12 And the king comes in from Damascus, and the king sees the altar, and the king draws near on the altar, and offers on it,
When the king returned from Damascus, he saw the altar. He went to it
13 and burns his burnt-offering and his present as incense, and pours out his drink-offering, and sprinkles the blood of the peace-offerings that he has, on the altar.
and burned animal sacrifices and a grain offering on it.

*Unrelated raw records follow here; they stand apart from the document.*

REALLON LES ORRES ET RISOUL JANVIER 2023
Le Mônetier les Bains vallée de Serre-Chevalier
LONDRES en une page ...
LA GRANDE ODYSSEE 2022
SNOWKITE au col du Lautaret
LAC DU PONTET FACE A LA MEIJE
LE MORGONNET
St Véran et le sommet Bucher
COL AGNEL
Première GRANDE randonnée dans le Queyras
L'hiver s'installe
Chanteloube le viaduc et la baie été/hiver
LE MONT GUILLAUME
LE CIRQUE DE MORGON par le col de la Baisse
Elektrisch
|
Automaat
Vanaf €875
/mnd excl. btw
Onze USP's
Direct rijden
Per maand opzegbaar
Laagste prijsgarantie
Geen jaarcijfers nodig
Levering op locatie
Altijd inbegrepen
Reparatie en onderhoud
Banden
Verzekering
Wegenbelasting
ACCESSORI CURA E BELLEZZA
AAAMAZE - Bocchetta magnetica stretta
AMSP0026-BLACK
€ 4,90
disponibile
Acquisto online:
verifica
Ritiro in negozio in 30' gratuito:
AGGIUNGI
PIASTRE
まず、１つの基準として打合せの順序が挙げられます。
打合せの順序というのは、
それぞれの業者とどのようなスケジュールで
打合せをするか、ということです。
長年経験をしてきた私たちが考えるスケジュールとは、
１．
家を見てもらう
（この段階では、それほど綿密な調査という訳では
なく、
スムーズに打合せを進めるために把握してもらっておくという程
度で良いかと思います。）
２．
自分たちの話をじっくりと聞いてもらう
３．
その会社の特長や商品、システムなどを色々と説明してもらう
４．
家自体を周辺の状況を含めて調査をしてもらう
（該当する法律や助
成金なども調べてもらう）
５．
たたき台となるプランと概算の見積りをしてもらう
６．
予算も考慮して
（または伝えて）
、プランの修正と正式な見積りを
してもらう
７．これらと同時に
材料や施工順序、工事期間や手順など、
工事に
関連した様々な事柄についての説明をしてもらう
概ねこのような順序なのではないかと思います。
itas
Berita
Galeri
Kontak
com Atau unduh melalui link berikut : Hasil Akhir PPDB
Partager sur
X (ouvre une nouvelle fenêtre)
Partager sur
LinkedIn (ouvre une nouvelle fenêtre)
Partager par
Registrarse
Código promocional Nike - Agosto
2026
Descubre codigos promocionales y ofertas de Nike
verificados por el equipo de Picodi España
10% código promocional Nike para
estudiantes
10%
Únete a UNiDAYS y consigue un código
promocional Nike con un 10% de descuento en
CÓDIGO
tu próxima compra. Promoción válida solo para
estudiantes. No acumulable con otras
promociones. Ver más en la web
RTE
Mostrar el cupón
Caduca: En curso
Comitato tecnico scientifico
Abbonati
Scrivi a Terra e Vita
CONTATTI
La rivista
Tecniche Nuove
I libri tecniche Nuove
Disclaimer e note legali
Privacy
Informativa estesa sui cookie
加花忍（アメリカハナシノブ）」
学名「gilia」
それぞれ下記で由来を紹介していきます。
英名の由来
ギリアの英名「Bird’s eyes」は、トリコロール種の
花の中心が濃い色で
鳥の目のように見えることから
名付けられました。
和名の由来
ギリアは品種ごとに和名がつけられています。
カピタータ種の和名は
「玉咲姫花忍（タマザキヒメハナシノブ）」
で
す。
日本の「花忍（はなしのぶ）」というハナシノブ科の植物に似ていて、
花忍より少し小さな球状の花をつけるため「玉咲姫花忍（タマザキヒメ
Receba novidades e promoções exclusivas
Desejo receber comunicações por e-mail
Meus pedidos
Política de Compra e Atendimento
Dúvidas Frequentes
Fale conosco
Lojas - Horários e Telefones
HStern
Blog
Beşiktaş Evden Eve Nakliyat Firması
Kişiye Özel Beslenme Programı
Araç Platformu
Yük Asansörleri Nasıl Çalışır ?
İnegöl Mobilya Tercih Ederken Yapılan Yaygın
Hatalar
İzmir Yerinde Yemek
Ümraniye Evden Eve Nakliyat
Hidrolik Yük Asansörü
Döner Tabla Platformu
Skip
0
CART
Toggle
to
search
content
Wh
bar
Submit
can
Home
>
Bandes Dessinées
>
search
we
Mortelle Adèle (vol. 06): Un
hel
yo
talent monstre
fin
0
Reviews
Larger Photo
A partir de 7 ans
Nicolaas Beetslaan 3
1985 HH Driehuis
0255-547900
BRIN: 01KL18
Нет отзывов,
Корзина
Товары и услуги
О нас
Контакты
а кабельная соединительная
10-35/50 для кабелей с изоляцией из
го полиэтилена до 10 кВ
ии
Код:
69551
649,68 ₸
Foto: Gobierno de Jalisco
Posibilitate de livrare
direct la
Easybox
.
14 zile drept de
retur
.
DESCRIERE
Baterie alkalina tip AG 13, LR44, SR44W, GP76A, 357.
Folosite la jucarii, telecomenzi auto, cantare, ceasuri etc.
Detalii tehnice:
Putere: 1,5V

He also poured a wine offering on it and threw on it the blood of the offerings to maintain fellowship with God.
14 As for the altar of bronze that [is] before YHWH—he brings [it] near from the front of the house, from between the altar and the house of YHWH, and puts it on the side of the altar, northward.
The old bronze altar which had been dedicated long ago to Yahweh was between the new altar and the temple, so Ahaz moved it to the north side of his new altar, [which was bigger than the old altar].
15 And King Ahaz commands him—Urijah the priest—saying, “On the great altar burn as incense the burnt-offering of the morning, and the present of the evening, and the burnt-offering of the king, and his present, and the burnt-offering of all the people of the land, and their present, and their drink-offerings; and all the blood of the burnt-offering, and all the blood of the sacrifice, you sprinkle on it, and the altar of bronze is for me to inquire [by].”
Then King Ahaz ordered Uriah: “Each morning put on this new altar the sacrifices that will be completely burned, and in the evening put on it the grain offering, along with my offering and the offerings that the people bring, ones that will be completely burned, and my grain offering and the people’s grain and wine offerings. Pour against the sides of the altar the blood of all the animals that are sacrificed. But the old bronze altar will be only for me to use to find out what Yahweh wants me to do.”
16 And Urijah the priest does according to all that King Ahaz commanded.
So Uriah did what the king commanded him to do.
17 And King Ahaz cuts off the borders of the bases, and turns aside the laver from off them, and he has taken down the sea from off the bronze oxen that [are] under it, and puts it on a pavement of stones.
King Ahaz told his workers to take off the frames of the carts [that were outside the temple] and to take down the basins that were on them. They also took down the bronze tank from the backs of the bronze [statues of the] oxen and put it on a stone foundation.
18 And the covered place for the Sabbath that they built in the house, and the entrance of the king outside, he turned [from] the house of YHWH, because of the king of Asshur.
Then to please the king of Assyria, Ahaz had them remove from the temple the roof under which the people walked into the temple on the Sabbath Day, and closed up the private entrance into the temple for the kings of Judah.
19 And the rest of the matters of Ahaz that he did, are they not written on the scroll of the Chronicles of the Kings of Judah?
[If you want to know about] the other things that Ahaz did, they are written [RHQ] in the scroll called ‘The History of the Kings of Judah’.
20 And Ahaz lies with his fathers, and is buried with his fathers in the City of David, and his son Hezekiah reigns in his stead.
Ahaz died [EUP], and he was buried in [the part of Jerusalem called] ‘The City of David’, where his ancestors had been buried. Then his son Hezekiah became the king.